(Stored data entries)
========================

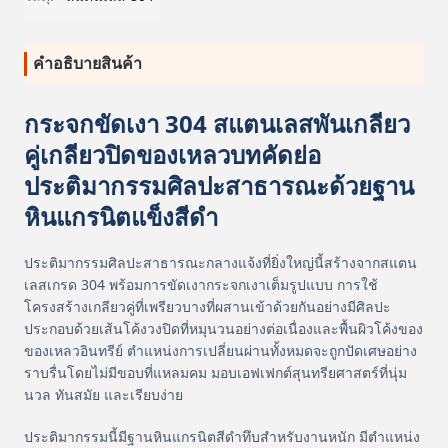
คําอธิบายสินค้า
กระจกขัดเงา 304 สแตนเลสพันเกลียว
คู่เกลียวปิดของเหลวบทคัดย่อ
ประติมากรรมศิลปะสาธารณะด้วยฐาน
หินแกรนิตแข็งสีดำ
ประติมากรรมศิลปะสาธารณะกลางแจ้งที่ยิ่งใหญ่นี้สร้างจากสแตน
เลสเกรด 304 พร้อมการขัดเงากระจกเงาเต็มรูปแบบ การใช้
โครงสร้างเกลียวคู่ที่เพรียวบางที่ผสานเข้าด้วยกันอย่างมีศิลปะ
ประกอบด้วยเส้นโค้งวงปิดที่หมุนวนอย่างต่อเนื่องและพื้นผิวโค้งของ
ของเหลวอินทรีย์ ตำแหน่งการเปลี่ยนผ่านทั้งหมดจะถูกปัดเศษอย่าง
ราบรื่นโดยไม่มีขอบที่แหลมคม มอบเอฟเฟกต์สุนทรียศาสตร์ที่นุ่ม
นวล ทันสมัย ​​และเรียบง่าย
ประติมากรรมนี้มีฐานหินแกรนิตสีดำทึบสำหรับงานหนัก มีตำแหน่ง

========================

## Exercise description
Looking at the records above, work out how many lines include the word "มากรรมศ", then give that number by itself.

## Your response
2